Stemmingen moties Rapport parlementaire enquêtecommissie aardgaswinning Groningen
Stemmingen moties Rapport parlementaire enquêtecommissie aardgaswinning Groningen
Aan de orde zijn de stemmingen over moties, ingediend bij het debat over het rapport van de parlementaire enquêtecommissie aardgaswinning Groningen,
te weten:
- de motie-Klaver c.s. over het opzeggen van het vertrouwen in de minister van Algemene Zaken (35561, nr. 19);
- de motie-Van Haga over het opzeggen van het vertrouwen in het kabinet (35561, nr. 28).
De voorzitter:
Aan de orde zijn de stemmingen van woensdag 7 juni 2023. Voordat we gaan stemmen, geef ik het woord aan de heer Kops van de PVV voor een stemverklaring.
De heer Kops (PVV):
Voorzitter. Een stemverklaring over de motie van de heer Van Haga. Die motie zegt het vertrouwen op in het kabinet. Daar zijn we het uiteraard mee eens, maar dat geldt niet voor de overwegingen in deze motie. Deze motie zegt feitelijk het vertrouwen op in het kabinet met als reden dat het gasveld wordt gesloten. De heer Van Haga wil de gaswinning juist verder opschroeven. Daar zijn we het uiteraard niet mee eens. Daarom zullen wij tegen deze motie stemmen.
Dank u wel.
De voorzitter:
Dank u wel, meneer Kops. We gaan stemmen over moties ingediend bij het debat over het rapport van de parlementaire enquêtecommissie aardgaswinning Groningen.

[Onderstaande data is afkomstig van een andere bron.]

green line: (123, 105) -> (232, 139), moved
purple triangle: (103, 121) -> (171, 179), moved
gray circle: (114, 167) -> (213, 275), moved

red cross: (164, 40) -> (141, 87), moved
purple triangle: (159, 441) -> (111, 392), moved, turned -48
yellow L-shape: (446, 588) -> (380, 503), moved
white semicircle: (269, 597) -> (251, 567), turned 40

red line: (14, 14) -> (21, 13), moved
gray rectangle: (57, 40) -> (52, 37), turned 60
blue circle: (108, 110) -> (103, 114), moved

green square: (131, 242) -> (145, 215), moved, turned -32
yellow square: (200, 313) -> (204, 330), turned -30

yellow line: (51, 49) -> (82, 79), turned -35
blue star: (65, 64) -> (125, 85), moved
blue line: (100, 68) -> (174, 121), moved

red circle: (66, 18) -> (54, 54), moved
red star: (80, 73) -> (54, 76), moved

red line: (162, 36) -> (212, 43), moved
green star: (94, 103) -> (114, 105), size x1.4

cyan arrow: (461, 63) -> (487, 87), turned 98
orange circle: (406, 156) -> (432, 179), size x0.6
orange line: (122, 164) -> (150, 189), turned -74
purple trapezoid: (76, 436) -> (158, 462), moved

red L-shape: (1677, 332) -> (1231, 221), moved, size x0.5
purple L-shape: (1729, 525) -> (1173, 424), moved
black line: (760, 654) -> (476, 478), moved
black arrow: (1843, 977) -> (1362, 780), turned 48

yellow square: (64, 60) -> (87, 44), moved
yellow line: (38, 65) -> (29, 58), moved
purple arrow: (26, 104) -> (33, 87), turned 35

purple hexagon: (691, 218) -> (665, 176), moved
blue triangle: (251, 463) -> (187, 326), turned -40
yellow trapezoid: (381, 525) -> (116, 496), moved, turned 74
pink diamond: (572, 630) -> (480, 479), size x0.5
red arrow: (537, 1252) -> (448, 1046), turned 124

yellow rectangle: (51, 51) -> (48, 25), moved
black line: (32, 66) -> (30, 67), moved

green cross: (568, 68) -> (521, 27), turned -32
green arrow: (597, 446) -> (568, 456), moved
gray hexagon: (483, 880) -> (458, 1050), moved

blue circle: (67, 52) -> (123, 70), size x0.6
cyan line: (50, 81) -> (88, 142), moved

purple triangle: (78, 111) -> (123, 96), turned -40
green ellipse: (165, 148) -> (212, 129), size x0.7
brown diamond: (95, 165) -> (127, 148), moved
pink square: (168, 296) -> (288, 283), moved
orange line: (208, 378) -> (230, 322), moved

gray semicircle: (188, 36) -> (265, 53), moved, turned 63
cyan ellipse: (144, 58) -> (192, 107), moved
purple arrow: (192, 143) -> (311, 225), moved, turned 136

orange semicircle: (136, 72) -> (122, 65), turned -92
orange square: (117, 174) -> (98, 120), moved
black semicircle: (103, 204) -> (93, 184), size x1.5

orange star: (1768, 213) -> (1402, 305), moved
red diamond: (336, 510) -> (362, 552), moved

In stemming komt de motie-Klaver c.s. (35561, nr. 19).
De voorzitter:
Ik constateer dat de leden van de fracties van de SP, GroenLinks, Volt, DENK, de PvdA, de PvdD, Lid Omtzigt, BBB, JA21, de PVV, FVD en Groep Van Haga voor deze motie hebben gestemd en de leden van de fracties van D66, de ChristenUnie, de VVD, de SGP en het CDA ertegen, zodat zij is verworpen.
In stemming komt de motie-Van Haga (35561, nr. 28).
De voorzitter:
Ik constateer dat de leden van de fracties van JA21, FVD en Groep Van Haga voor deze motie hebben gestemd en de leden van de fracties van de SP, GroenLinks, Volt, DENK, de PvdA, de PvdD, D66, Lid Omtzigt, de ChristenUnie, de VVD, de SGP, het CDA, BBB en de PVV ertegen, zodat zij is verworpen.
Daarmee zijn we aan het einde gekomen van deze stemmingen en van deze dag. Ik dank iedereen, ook de ondersteuning, voor de afgelopen twee dagen.